One of the post-EMV migration complaints is the speed of the transactions. Consumers dip their cards into payment terminals and let them sit there for an amount of time that may vary from store to story, but always feels longer than the old school swipe.
Reducing that time has become a sort of second migration, as companies look to shave seconds off of the consumer's role in the payment. Merchant services provider Worldpay is taking its swing at the problem by aggressively adopting the "faster EMV" products from the card networks as its main chip card model, reducing a transaction time the company contends can take as long as 20 seconds for consumers to about three.
"The transaction still takes the full amount of time, but this changes the perception for the consumer, which helps with EMV adoption," said Ian Van Buskirk, vice president of product management for Worldpay U.S.
Worldpay is making the faster EMV options available as a standard on the terminals that it will ship going forward. It's also adjusting the software on existing terminals. The move is a subtle expansion from prior deployments of faster EMV technology, which treated faster EMV as an optional upgrade for a subset of merchants.
Worldpay has gotten feedback that the slower EMV times are a problem across the board, so as a result "Quick Chip" will become the primary payment option, Van Buskirk said.
The change for consumers has also been a sore spot. The new user experience quickly drew the attention of the card networks, which all made faster options available via software update. Visa introduced Quick Chip about a year ago, and Discover, Mastercard and American Express also introduced their own versions.
These alternative versions were slow to take off, partly because they came so close to the October 2015 EMV migration liability shift deadline in the U.S.
But as the country's EMV support matures, Worldpay hopes merchants will be interested in improving the experience rather than adjusting to it, so it's making one of the larger "faster EMV" deployments to date, with an addressable market of 400,000 merchants.

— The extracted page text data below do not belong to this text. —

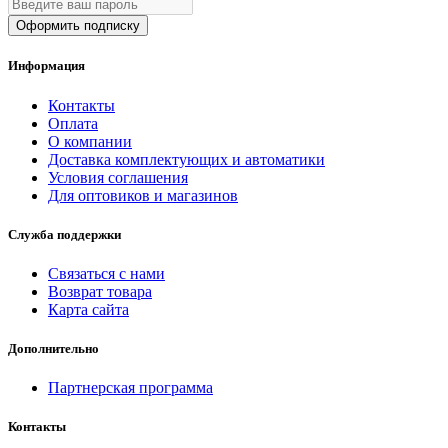
Оформить подписку
Информация
Контакты
Оплата
О компании
Доставка комплектующих и автоматики
Условия соглашения
Для оптовиков и магазинов
Служба поддержки
Связаться с нами
Возврат товара
Карта сайта
Дополнительно
Партнерская программа
Контакты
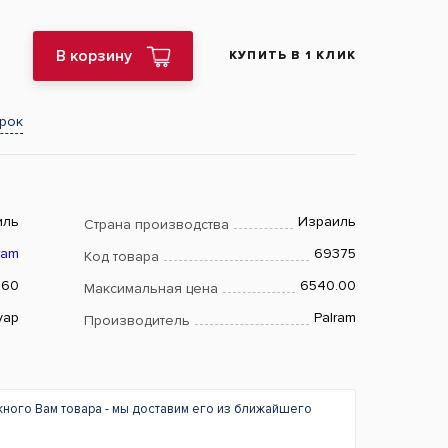
В корзину
КУПИТЬ В 1 КЛИК
арок
иль
Израиль
Страна производства
ram
69375
Код товара
560
6540.00
Максимальная цена
уар
Palram
Производитель
жного Вам товара - мы доставим его из ближайшего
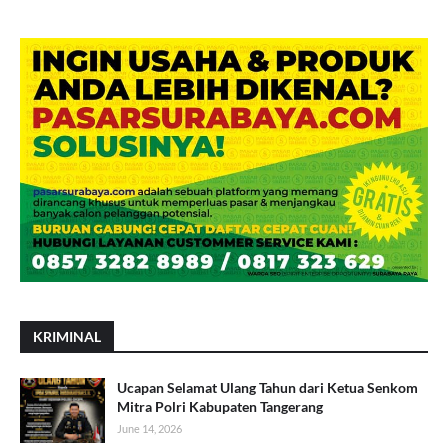
KRIMINAL
Ucapan Selamat Ulang Tahun dari Ketua Senkom
Mitra Polri Kabupaten Tangerang
June 14, 2026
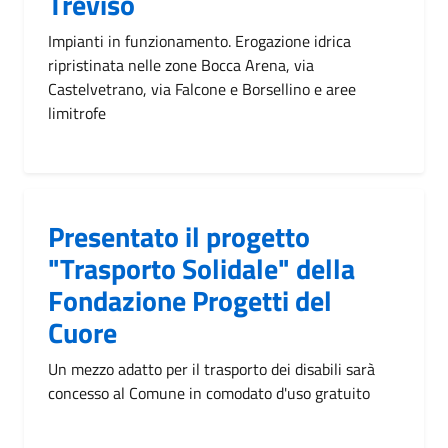
Treviso
Impianti in funzionamento. Erogazione idrica
ripristinata nelle zone Bocca Arena, via
Castelvetrano, via Falcone e Borsellino e aree
limitrofe
Presentato il progetto
"Trasporto Solidale" della
Fondazione Progetti del
Cuore
Un mezzo adatto per il trasporto dei disabili sarà
concesso al Comune in comodato d'uso gratuito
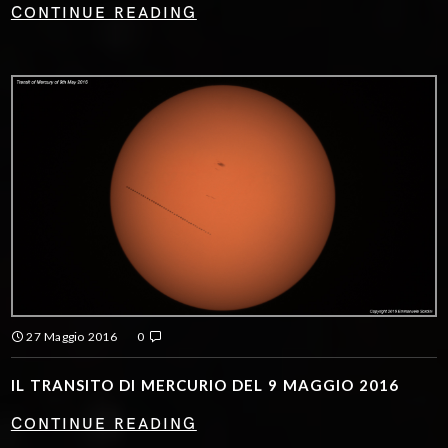
CONTINUE READING
27 Maggio 2016
0
IL TRANSITO DI MERCURIO DEL 9 MAGGIO 2016
CONTINUE READING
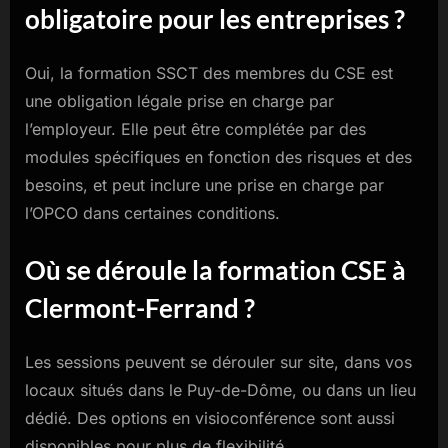
obligatoire pour les entreprises ?
Oui, la formation SSCT des membres du CSE est
une obligation légale prise en charge par
l’employeur. Elle peut être complétée par des
modules spécifiques en fonction des risques et des
besoins, et peut inclure une prise en charge par
l’OPCO dans certaines conditions.
Où se déroule la formation CSE à
Clermont-Ferrand ?
Les sessions peuvent se dérouler sur site, dans vos
locaux situés dans le Puy-de-Dôme, ou dans un lieu
dédié. Des options en visioconférence sont aussi
disponibles pour plus de flexibilité.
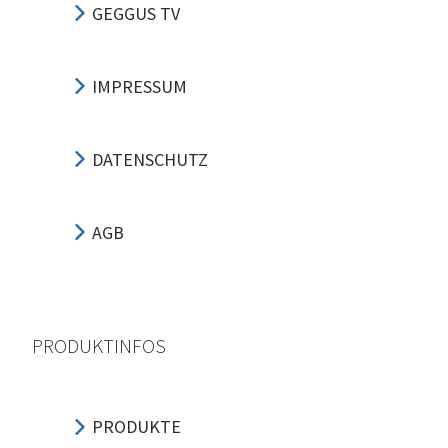
GEGGUS TV
IMPRESSUM
DATENSCHUTZ
AGB
PRODUKTINFOS
PRODUKTE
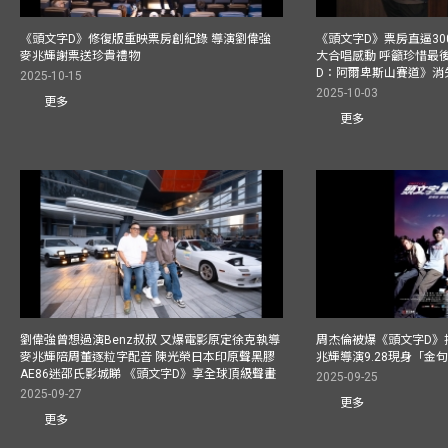
《頭文字D》修復版重映票房創紀錄 導演劉偉強
《頭文字D》票房直逼30
麥兆輝謝票送珍貴禮物
大合唱感動 呼籲珍惜最
D：阿爾卑斯山賽道》消
2025-10-15
2025-10-03
更多
更多
劉偉強曾想過演Benz叔叔 又爆電影原定徐克執導
周杰倫被爆《頭文字D》揸
麥兆輝陪周董逐粒字配音 陳光榮日本印原聲黑膠
兆輝導演9.28現身「金
AE86迷邵氏影城睇 《頭文字D》享全球頂級聲畫
2025-09-25
2025-09-27
更多
更多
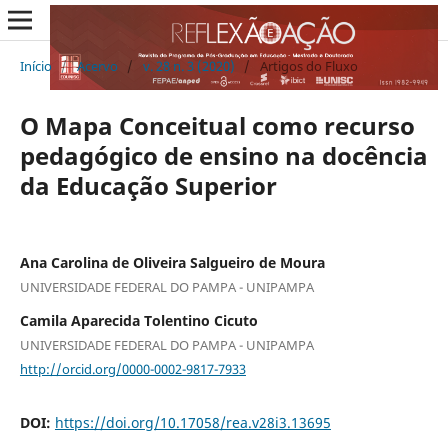
Início
/
Acervo
/
v. 28 n. 3 (2020)
/
Artigos do Fluxo
O Mapa Conceitual como recurso
pedagógico de ensino na docência
da Educação Superior
Ana Carolina de Oliveira Salgueiro de Moura
UNIVERSIDADE FEDERAL DO PAMPA - UNIPAMPA
Camila Aparecida Tolentino Cicuto
UNIVERSIDADE FEDERAL DO PAMPA - UNIPAMPA
http://orcid.org/0000-0002-9817-7933
DOI:
https://doi.org/10.17058/rea.v28i3.13695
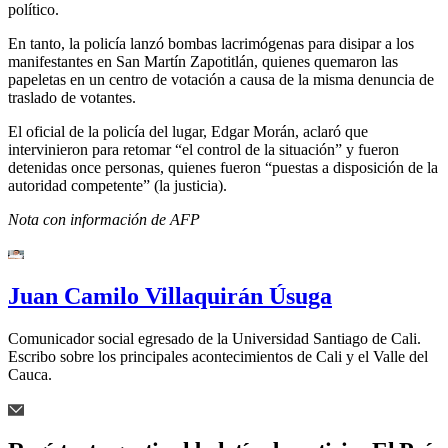
político.
En tanto, la policía lanzó bombas lacrimógenas para disipar a los
manifestantes en San Martín Zapotitlán, quienes quemaron las
papeletas en un centro de votación a causa de la misma denuncia de
traslado de votantes.
El oficial de la policía del lugar, Edgar Morán, aclaró que
intervinieron para retomar “el control de la situación” y fueron
detenidas once personas, quienes fueron “puestas a disposición de la
autoridad competente” (la justicia).
Nota con información de AFP
Juan Camilo Villaquirán Úsuga
Comunicador social egresado de la Universidad Santiago de Cali.
Escribo sobre los principales acontecimientos de Cali y el Valle del
Cauca.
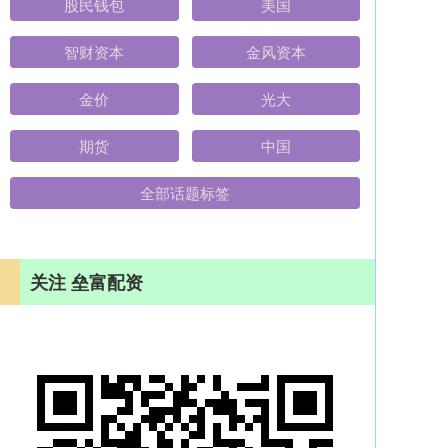
股民钱包
美国
智财资本
金风资本
金价
光大
期货
中国
全部话题标签
关注 垒富配资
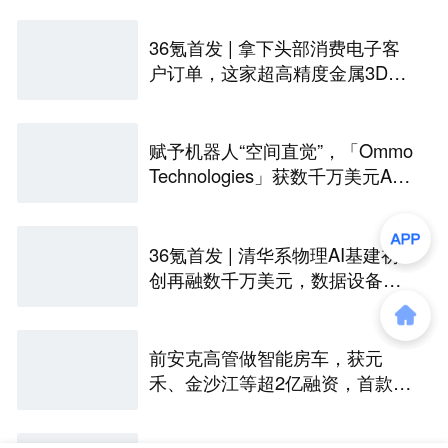
36氪首发 | 拿下头部消费电子客
户订单，这家超高精度金属3D打
印公司完成Pre-A轮融资
赋予机器人“空间直觉”，「Ommo
Technologies」获数千万美元A轮
融资｜36氪首发
36氪首发 | 清华系物理AI基建初
创再融数千万美元，数据设备进
入全球化规模交付
前安克高管做智能房车，获元
禾、金沙江等超2亿融资，首款产
品2027年初量产｜硬氪首发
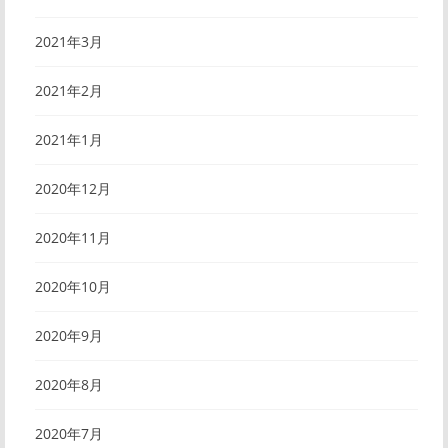
2021年3月
2021年2月
2021年1月
2020年12月
2020年11月
2020年10月
2020年9月
2020年8月
2020年7月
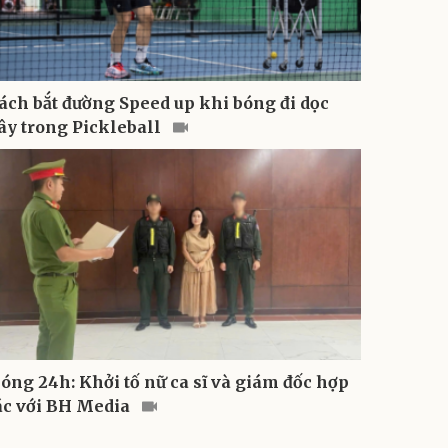
ách bắt đường Speed up khi bóng đi dọc
ây trong Pickleball
óng 24h: Khởi tố nữ ca sĩ và giám đốc hợp
ác với BH Media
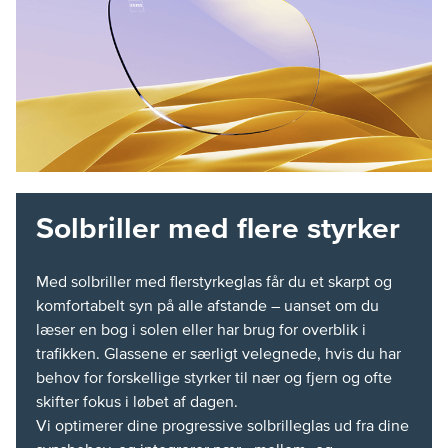
Solbriller med flere styrker
Med solbriller med flerstyrkeglas får du et skarpt og
komfortabelt syn på alle afstande – uanset om du
læser en bog i solen eller har brug for overblik i
trafikken. Glassene er særligt velegnede, hvis du har
behov for forskellige styrker til nær og fjern og ofte
skifter fokus i løbet af dagen.
Vi optimerer dine progressive solbrilleglas ud fra dine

And EMV speed is starting to become a marketing point, as Square recently announced it had cut 1.5 seconds from its EMV processing time.
The challenge with "faster EMV" is that it's not faster, according to Thad Peterson, a senior analyst at Aite Group. "I'm not sure that abbreviating the time in the terminal when the transaction remains the same length is solving a significant problem," Peterson said.
It's possible that most of the disruption around EMV is transitional, and consumers are more concerned with the inconsistency between EMV and magstripe terminals, according to Peterson. "As the terminals become more consistently EMV, it's likely that the dissonance between the two behaviors will diminish," he said.